Monday, August 03, 2015

How the People Suffer When the Politicians Pander

As we're heading into the final lap towards Debatageddon 2015: The August Angst, we are able to see in real-time and in real-world implications how damaging all this political campaign to the extremist agendas is going to get.

In Louisiana, Gov. Bobby Jindal - desperate to make the cut for the prized chance to make the prime-time Fox Not-News prime-time debate - made the political gesture to cut Medicaid funding for Planned Parenthood offices in his state.

It's a political gesture because he's made it one:

The move comes despite the fact that the two Planned Parenthood clinics in Louisiana do not provide abortion, which Planned Parenthood confirmed to the state's Department of Health and Hospitals as part of the state's ongoing investigation into claims that the organization is profiting off of aborted fetal tissue donations. A third clinic being built in New Orleans plans to offer abortion, but will not participate in the tissue donation programs, a Planned Parenthood executive told the state.

The "tissue donation program" at issue, by the by, is part of an over-hyped fabricated assault by anti-abortion organizations to discredit and destroy Planned Parenthood (as well as stoke the pro-fetus voting base eager to have their issue treated as top priority).  Per the Bob Cesca article in Salon.com:

If you’ve been keeping score at home, you’ll have noticed that not one but two states, including a red state with a paleoconservative governor, have in the past several days exonerated Planned Parenthood of any wrongdoing in the so-called secret-video sting that has conservatives calling on Congress to defund the non-profit organization. The appropriate response to this news is, “Of course! Because Planned Parenthood is absolutely not selling fetus parts via some sort of grisly underground marketplace.” For many, especially on the right, no amount of fact-checking will ever be enough...

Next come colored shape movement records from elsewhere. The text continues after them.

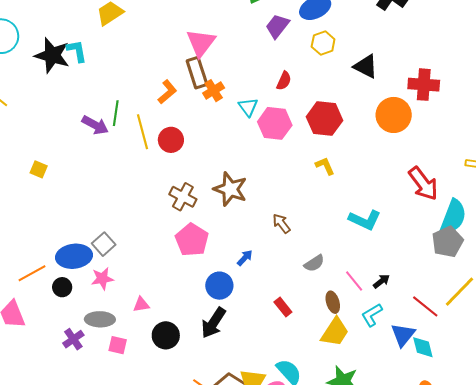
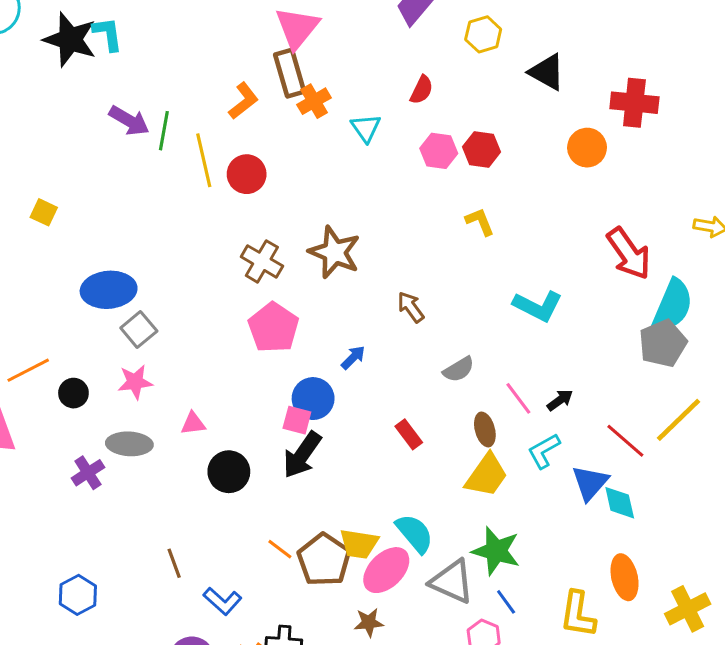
orange circle: (394, 115) -> (587, 148), size x0.7
red hexagon: (324, 119) -> (481, 149), size x0.7
pink hexagon: (275, 123) -> (439, 151), moved, size x0.7
purple arrow: (95, 125) -> (129, 121), moved
blue ellipse: (74, 256) -> (109, 290), moved
pink square: (118, 345) -> (297, 420), moved

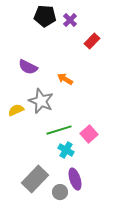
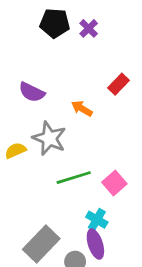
red rectangle: (92, 41) -> (118, 84), moved
cyan cross: (66, 150) -> (97, 220), moved

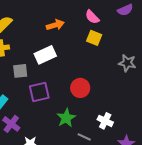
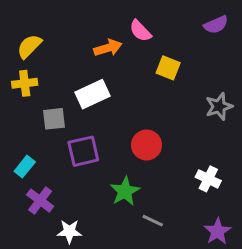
pink semicircle: (92, 17) -> (140, 31), moved
gray star: (127, 63) -> (219, 106), turned -30
white cross: (105, 121) -> (208, 179), moved

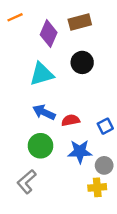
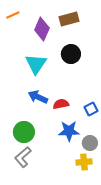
cyan triangle: (42, 74) -> (36, 64), turned -40
green circle: (40, 146) -> (24, 132), moved

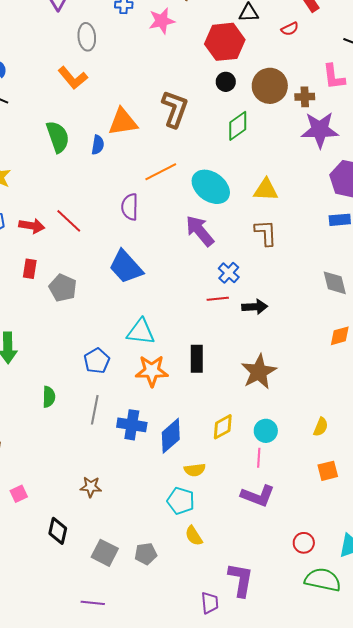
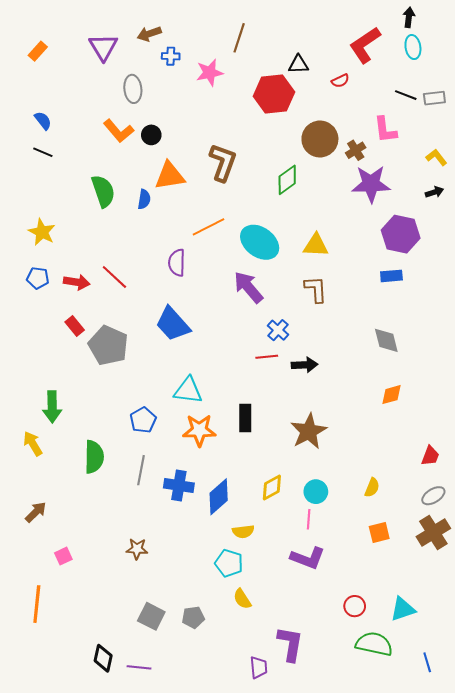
black circle: (226, 82) -> (151, 135), moved
brown cross: (305, 97) -> (356, 150), turned -30
red rectangle: (30, 269) -> (75, 326), turned -48
gray pentagon: (63, 288) -> (108, 345), size x1.4
green semicircle: (49, 397) -> (94, 457), size x1.5
black diamond: (58, 531) -> (103, 658), moved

For Jindal, who couldn't even wait for Louisiana to finish its' investigation that he ordered last month into Planned Parenthood, fact-checking is not the point.  The fact that federal aid - of which Medicaid is part - is already blocked from funding abortions is not the point.  The point is, Jindal is trying to position himself as a major player in the Republican battlefield for voters' attentions, and if getting even five percent of the pro-fetus crowd into his corner is enough to make the crossing line to make it to Thursday night's panderfest, so be it.

In the process, of course, Jindal is leaving a lot of damage in his wake.  Planned Parenthood is one of the few clinics that assist poor women with health care needs across the board, not just birth control but also cancer treatments and more. Statistics point towards around 10 million different people helped at their offices across the U.S.  Zander at Balloon Juice is figuring about 700,000 women in Louisiana facing the loss of health care help because of Jindal's pandering move.

While Planned Parenthood only offers abortion as a service to a small degree - roughly 370,000 procedures compared to 4.4 million STD tests or 3.7 million contraception services (which by the by would do great good reducing abortion in the first place) or 1.1 million cancer tests and treatment - the Republican Party is eagerly looking to defund that organization in toto, recklessly ignoring all the other health care services those office provide.  Then again, we're talking about a GOP that rails against Obamacare to such a degree any health care positive for poor women and families turns into a red negative deserving of annihilation.

In that regard, Jindal is not even viewing his ban on Planned Parenthood as a risk.  He's viewing it already as a win, even if he misses the final cut for prime time.  Anything - like all the Republican leaders pandering for primary votes this election cycle - to placate the Far Right crowd across the nation.  And to hell with the residents of his own state.

1 comment:

dinthebeast said...

News flash: Women are human beings, and no-one gets to own them and tell them what they can and can't do.